# 1968 hood tach



## 1968GTOMAN (Aug 3, 2020)

Hi, my present hood tach is missing bulb sockets and wires missing so i bought a new one from Original Parts.
This one has a 3 prong plug. Theres no wire in engine with that plug recepticle. I admittedly dont know how to hook it up. On the distributor there is a tab labeled "Tach" so i know a lead goes there, nothing hooked to it now. 
I have a points distributor, but oddly cant find the coil. There has to be one right?
Ive searched, cant find it.
Thanks!


----------



## BLK69JUDGE (Jun 10, 2010)

Welcome 
so your workin on a 68 eh ?



> > On the distributor there is a tab labeled "Tach" so i know a lead goes there, nothing hooked to it now. <<


hmmm " I do believe " you DONT have points and that is an HEI distributor

pictures always help if you can post them

is that a picture of your new tach ?

there is a totally separate harness for the hood tach 

Scott


----------



## O52 (Jan 27, 2019)

Like Scott said; you need a separate harness that connects to the coil, lighting and ground. 

From OPGI Catalog
wiring-harness-tachometer-1968-gtolemanstempestskylark-hood-mounted-mh12375.html

The tach may or may not work with the HEI distributor. Plug the coil lead to the Tach terminal and check for operation. You may need a filter if the reading is inaccurate.


----------



## 1968GTOMAN (Aug 3, 2020)

Thank you very much!
Yes i just learned it has an HEI.
A filter you say?

Thanks, im researching this.


----------



## 1968GTOMAN (Aug 3, 2020)

I just called MSD co.

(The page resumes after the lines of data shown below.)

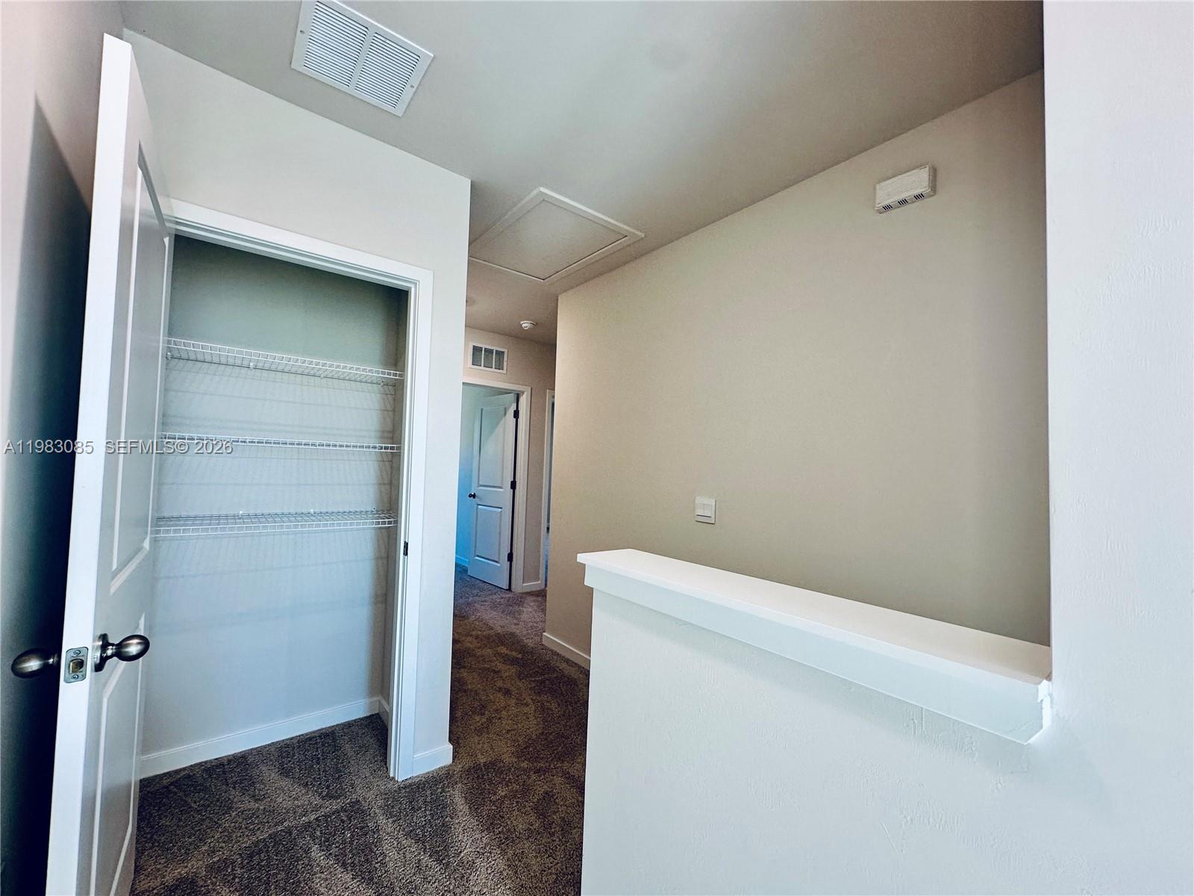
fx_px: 483
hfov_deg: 102.1
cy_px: 448
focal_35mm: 14
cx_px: 597
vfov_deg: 85.7
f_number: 2.2
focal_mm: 2.22
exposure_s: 1/120
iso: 160
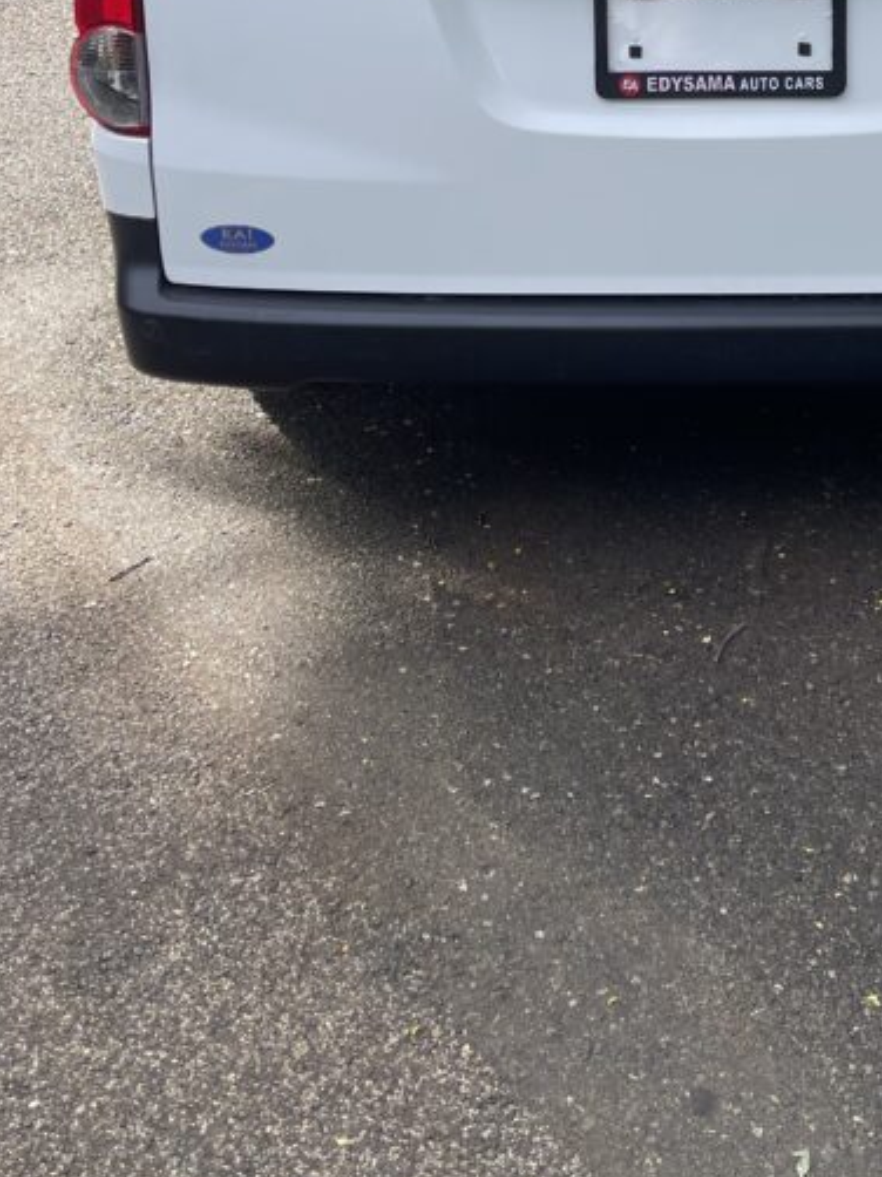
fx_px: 1734
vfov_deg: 34.2
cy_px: 5
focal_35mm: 51
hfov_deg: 28.0
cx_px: 699
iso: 32
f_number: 1.6
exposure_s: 1/945
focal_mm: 5.1
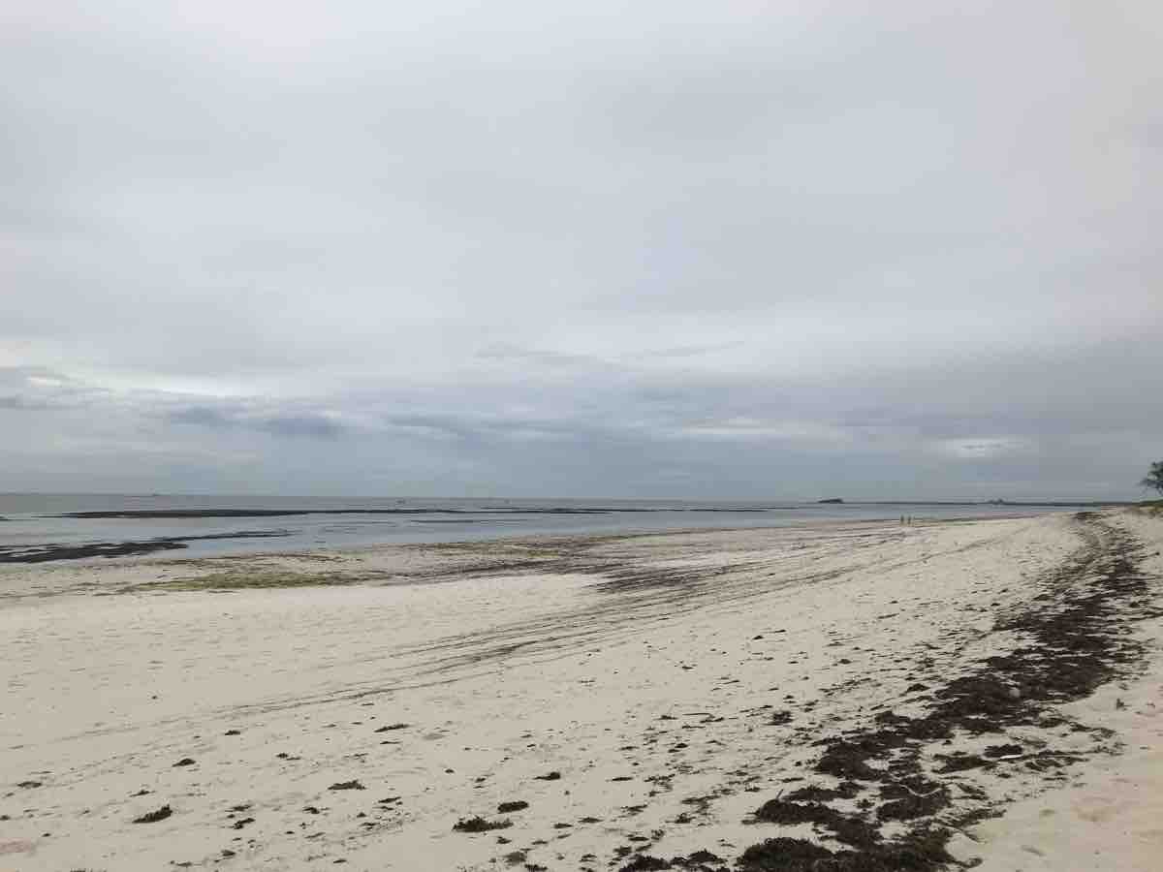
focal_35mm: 28
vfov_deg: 49.7
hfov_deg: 63.4
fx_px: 941
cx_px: 582
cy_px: 436
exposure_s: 1/5988
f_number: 1.8
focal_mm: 3.99
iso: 20
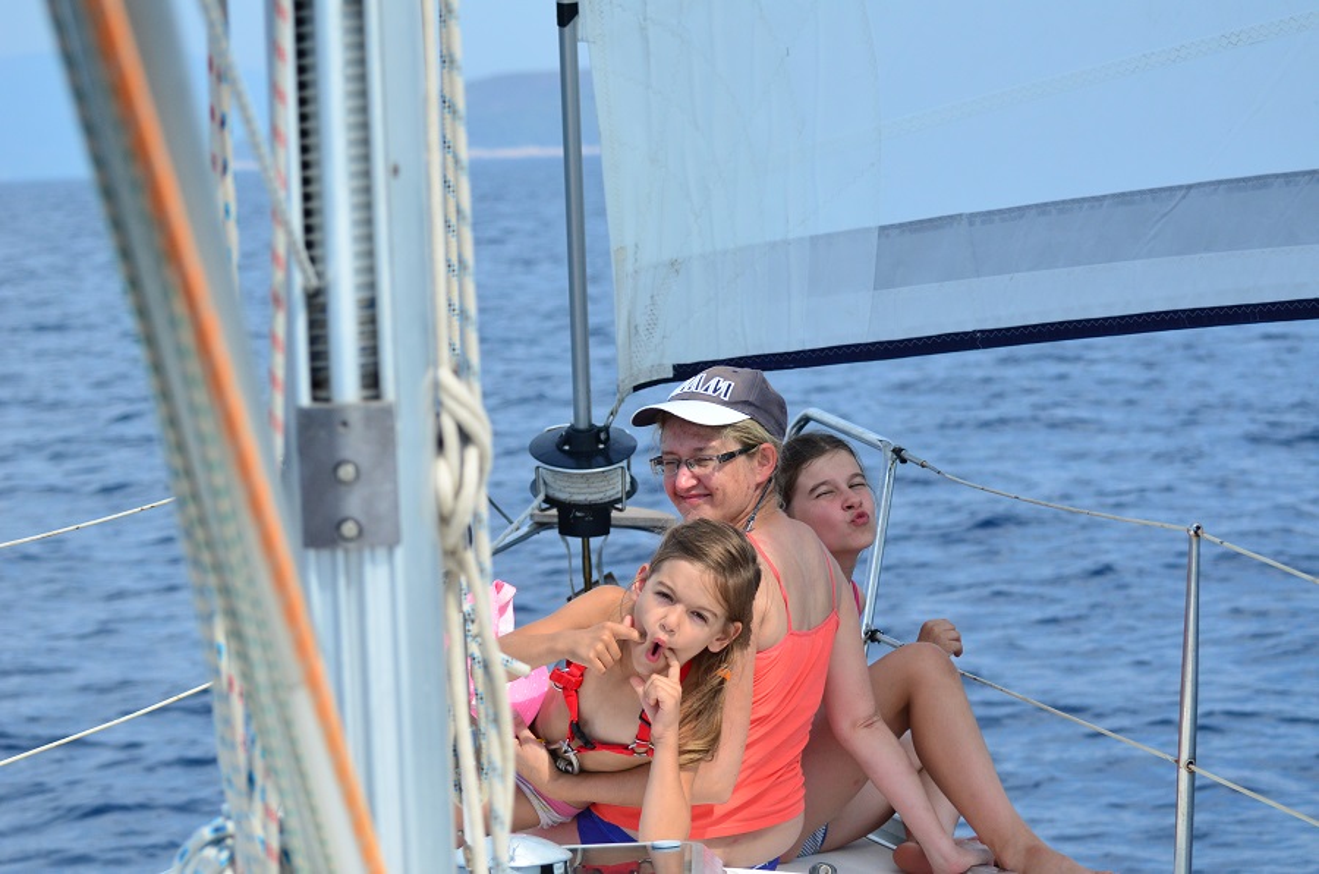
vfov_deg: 13.0
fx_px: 3839
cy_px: 437
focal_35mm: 105
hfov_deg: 19.5
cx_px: 660
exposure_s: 1/4000
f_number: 4.5
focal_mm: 70
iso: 640
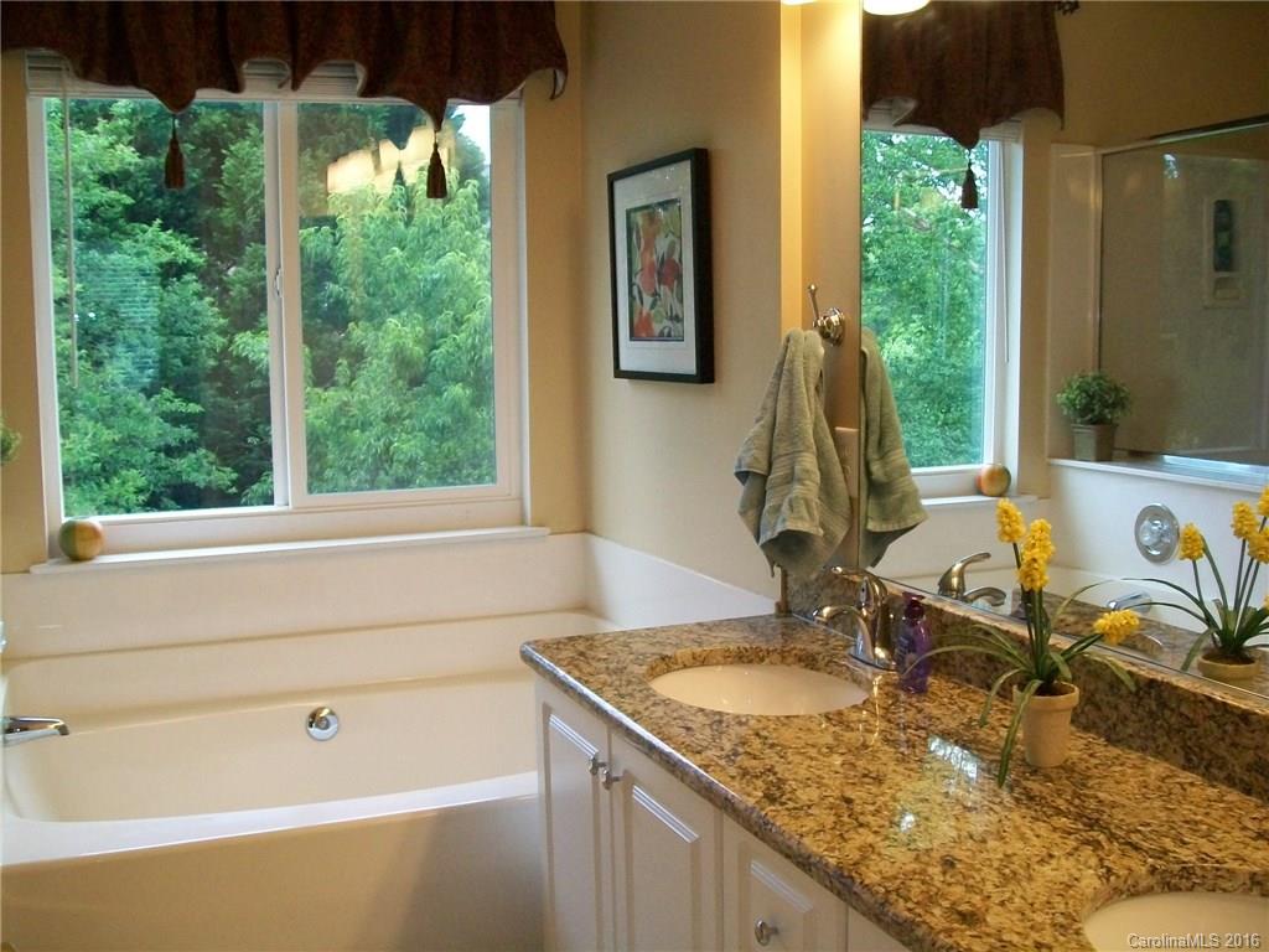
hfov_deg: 51.4
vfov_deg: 39.7
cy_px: 476
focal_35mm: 36
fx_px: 1320
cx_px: 634
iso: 160
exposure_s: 1/80
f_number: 2.7
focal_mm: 6
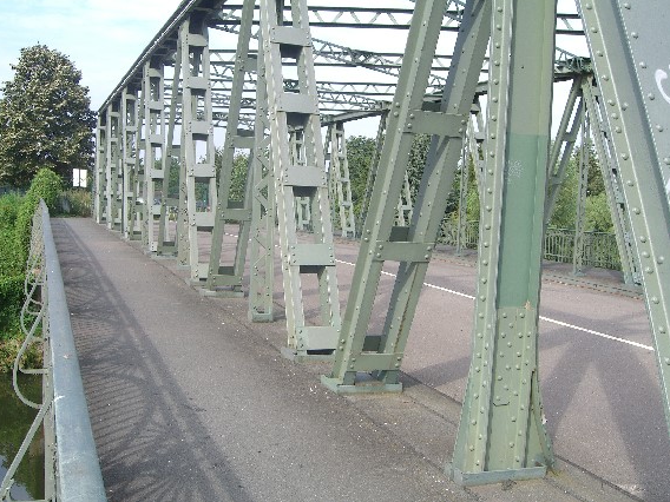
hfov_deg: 47.9
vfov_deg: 36.8
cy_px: 248
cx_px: 332
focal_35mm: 39
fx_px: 755
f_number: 4
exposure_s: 1/320
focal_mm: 7.9
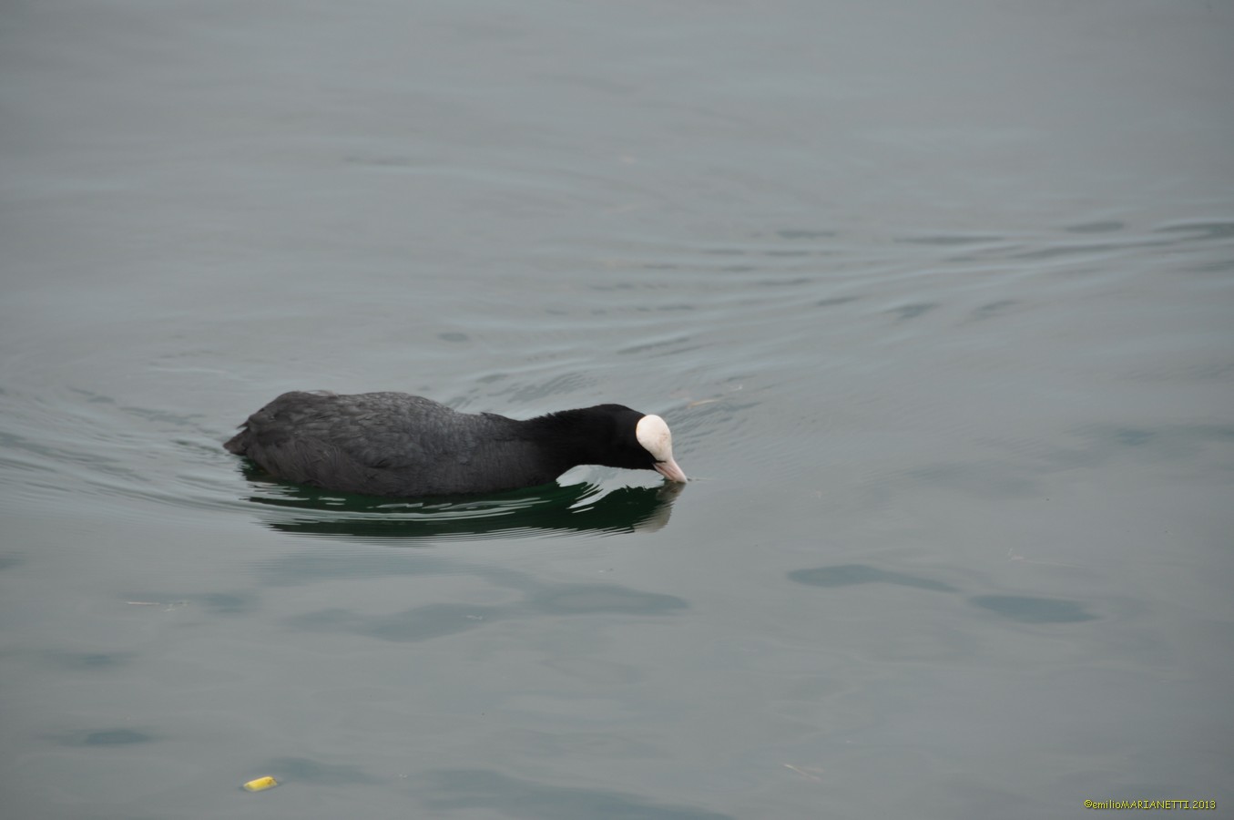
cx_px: 617
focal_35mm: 300
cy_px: 410
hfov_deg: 6.9
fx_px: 10271
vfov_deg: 4.6
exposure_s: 1/500
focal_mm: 200
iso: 200
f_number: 5.6
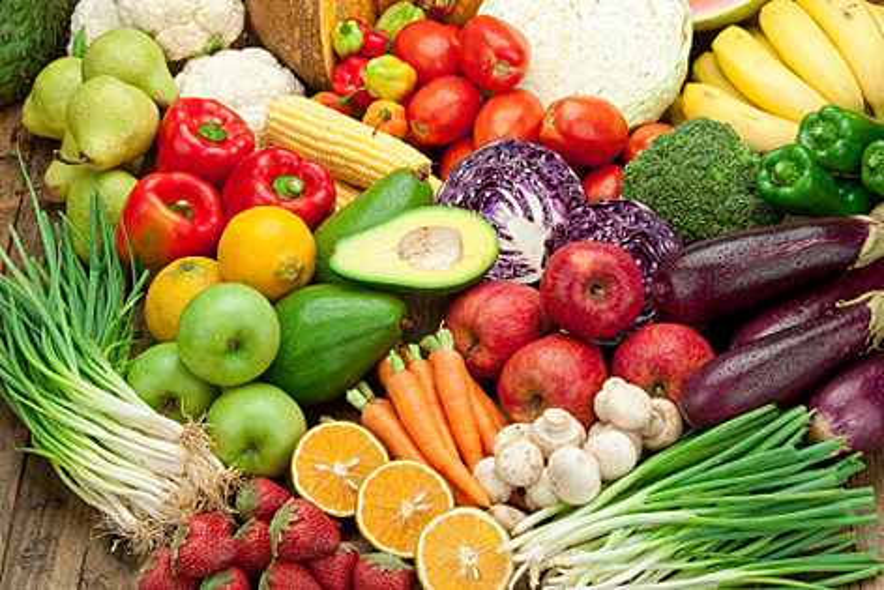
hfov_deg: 20.9
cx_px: 442
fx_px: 2395
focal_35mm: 98
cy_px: 295
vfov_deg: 14.0
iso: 100
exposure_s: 1/60
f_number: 20
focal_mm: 65
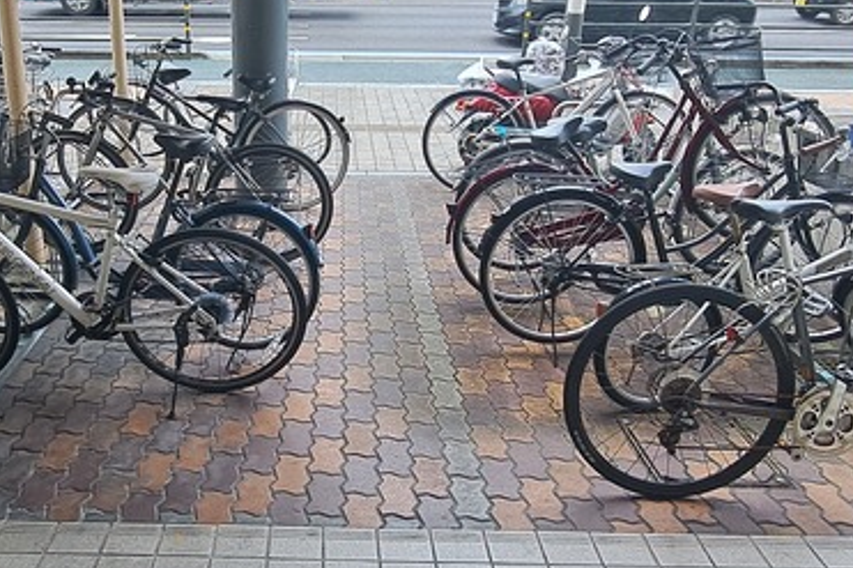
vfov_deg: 37.8
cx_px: 322
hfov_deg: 53.9
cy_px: 281
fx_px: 829
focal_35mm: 35
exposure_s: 1/225
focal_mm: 1.74
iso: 50
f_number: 2.2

They of course sell ignition stuff, they said that most likely my tach will work with the HEI, but if it doesnt and "Picks up noise", I could use a 10 KO 1/2 watt resistor in line from distributor.
I found in the box under some packing material the Harness!! Sucks I just ordered one.
Should be simple at this point youd think...?
The fused lead, which has the pin stripe, says goes to coil, so for this HEI system, i guess cut that wire and put a female wire connector to attach to the distributor where its marked "tach." And then the red plastic connector goes to the lights i assume?
If anybody has any more input or can stop me from doing anything dumb Im very much appreciative! And thank you for your previous replies!
Bill


----------



## O52 (Jan 27, 2019)

There should be a rubber grommet to the right of the master cylinder. Feed the grey wire with the red connector through the grommet. It snaps out so you can thread the wire through the slit without pushing the plug through. Run the grey wire over the speedometer and you should see a grey wire with a connector just behind the clock/blank plate to the right of the speedometer. Just like the drawing.


----------



## 1968GTOMAN (Aug 3, 2020)

Thank you!
I guess that wont have the dimmer capability? Be nice it i could could control that with the cluster lights brighter or dimmer. I saw somewhere theres a kit that has to be added for that.
But if theres a prewired connector i guess its possible it will dim.
I really appreciate you guys help.
This is great! 
My car is in shop to figure out a ticking noise in the upper engine so i have to wait until i can get it home.
Thank you, ill let you know how tach turns out. Its gonna be badass. Its a beautiful car. The 68 GTO is arguably the most iconic car on the planet. Ive only owned it about 50 days. Pic attached.


----------



## O52 (Jan 27, 2019)

It should dim when connected to the grey wire.


----------